Argentina may have to turn to global credit markets next year for the first time since a 2002 default as its fiscal accounts worsen and excess foreign reserves a key source of financing dry up.
The central bank’s “available” or excess reserves which surpass the amount needed to back the country’s monetary base shrank to $8.71 billion in June from $16.89 billion a year earlier, according to local bank Banco Mariva.
The government earmarked about $12 billion in reserves to pay private creditors in 2010 and 2011. But the reserves available for use are dwindling as the monetary base expands by nearly 40 per cent year-on-year, private estimates show.
At the same time, the trade surplus in Latin America’s No. 3 economy is shrinking as strong domestic demand and high inflation stoke imports, threatening to erode reserves and the current account balance of payments.
Analysts say reserves alone will not be enough to cover the nearly $9 billion financing gap seen next year, which could widen if the government seals a deal to repay up to $9 billion in defaulted debt to the Paris Club of creditor nations.
At the same time, economic growth is seen slowing from its current sizzling pace of around 9 per cent annually.
Banco Mariva analysts said recently that excess reserves could run out, making the government’s return to voluntary debt markets next year look “increasingly likely.”
Some international banks say Argentina could seek up to $3 billion from global creditors after December, when either President Cristina Fernandez or a new leader will take office.
But Gabriel Rubinstein, a local economist, said the country has a number of options.
“The government will have to explore alternatives. One is turning to global or local markets, especially by placing bonds with (local) banks. The other is to devalue to have more excess reserves at the central bank,” he said.
Argentina’s peso is heavily regulated and a depreciation would shrink the monetary base as measured in dollars.
For its part, the government has shown it prefers to rely on public-sector financing and reduce its debt load as a per centage of gross domestic product rather than tap markets, partly because it perceives this as more popular politically.
The country scrapped a $1 billion issue of new global 2017 bonds last year, originally planned in conjunction with a $12.2 billion defaulted debt swap. It opted instead to use the reserves and borrow from state agencies and banks.
“When Argentina resorted to capital markets, things went badly,” Deputy Economy Minister Roberto Feletti said via Twitter earlier this month, referring to heavy indebtedness in the 1990s that precipitated the $100 billion default in 2002.
The government says it can meet its needs comfortably with average debt-servicing costs estimated at 2.8 per cent of GDP a year through 2015, and with payments to private creditors representing just 1.5 per cent of GDP.
About half of the country’s gross debt of $173.15 billion is held by public-sector entities like the central bank, Banco Nacion and the Anses state pensions agency.
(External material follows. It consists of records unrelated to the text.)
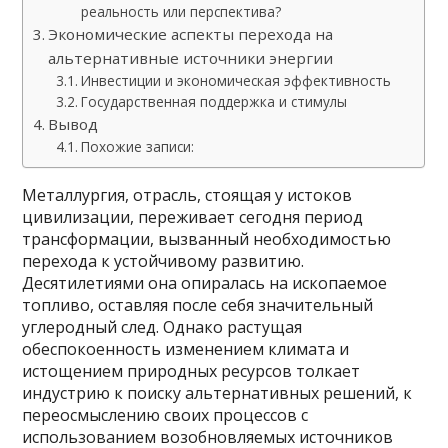
реальность или перспектива?
Экономические аспекты перехода на
альтернативные источники энергии
Инвестиции и экономическая эффективность
Государственная поддержка и стимулы
Вывод
Похожие записи:
Металлургия, отрасль, стоящая у истоков
цивилизации, переживает сегодня период
трансформации, вызванный необходимостью
перехода к устойчивому развитию.
Десятилетиями она опиралась на ископаемое
топливо, оставляя после себя значительный
углеродный след. Однако растущая
обеспокоенность изменением климата и
истощением природных ресурсов толкает
индустрию к поиску альтернативных решений, к
переосмыслению своих процессов с
использованием возобновляемых источников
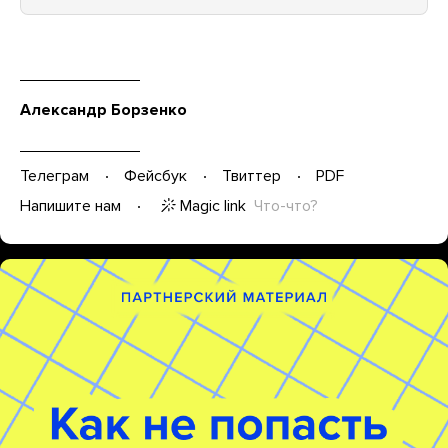
Александр Борзенко
Телеграм
Фейсбук
Твиттер
PDF
Magic link
Что-что?
Напишите нам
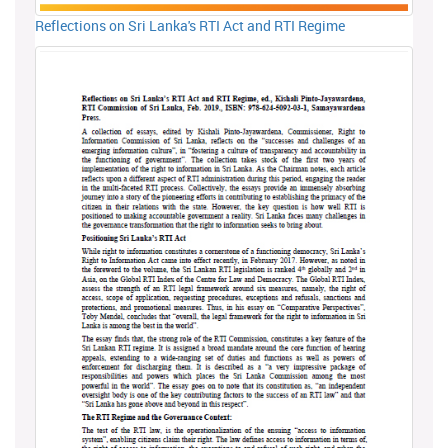
Reflections on Sri Lanka's RTI Act and RTI Regime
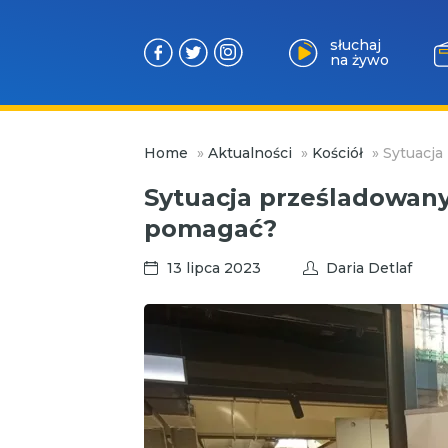
słuchaj
na żywo
Przejdź
Home
»
Aktualności
»
Kościół
»
Sytuacja
do
treści
Sytuacja prześladowanyc
pomagać?
13 lipca 2023
Daria Detlaf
The country’s debt represented 46.3 per cent of GDP as of March 31.
The government says debt payments whose refinancing is subject to “market risk” represent 16.7 per cent of GDP one reason why Ricardo Delgado at Analytica consulting group thinks Argentina will not have trouble financing itself next year.
“I think the debt will continue to be paid out of reserves. If the current government stays in power, this scheme will remain in place and they will continue (relying on) the Anses and local debt issues,” Delgado said.
Barclays Capital expects a bigger primary budget deficit next year, excluding central bank profits and transfers from the Anses, which the government includes in its calculations. It also foresees 4.3 per cent economic growth in 2012 nearly half what the government predicts for 2011.
Finally, the bank predicts foreign reserves will fall by about $4 billion next year due to a current account deficit, capital outflows and debt payments. Argentina’s total reserves currently stand at around $52 billion.
“We expect the country to lose reserves in 2011 and again in 2012, meaning Argentina’s external situation is not that comfortable,” said Sebastian Vargas, an analyst at Barclays.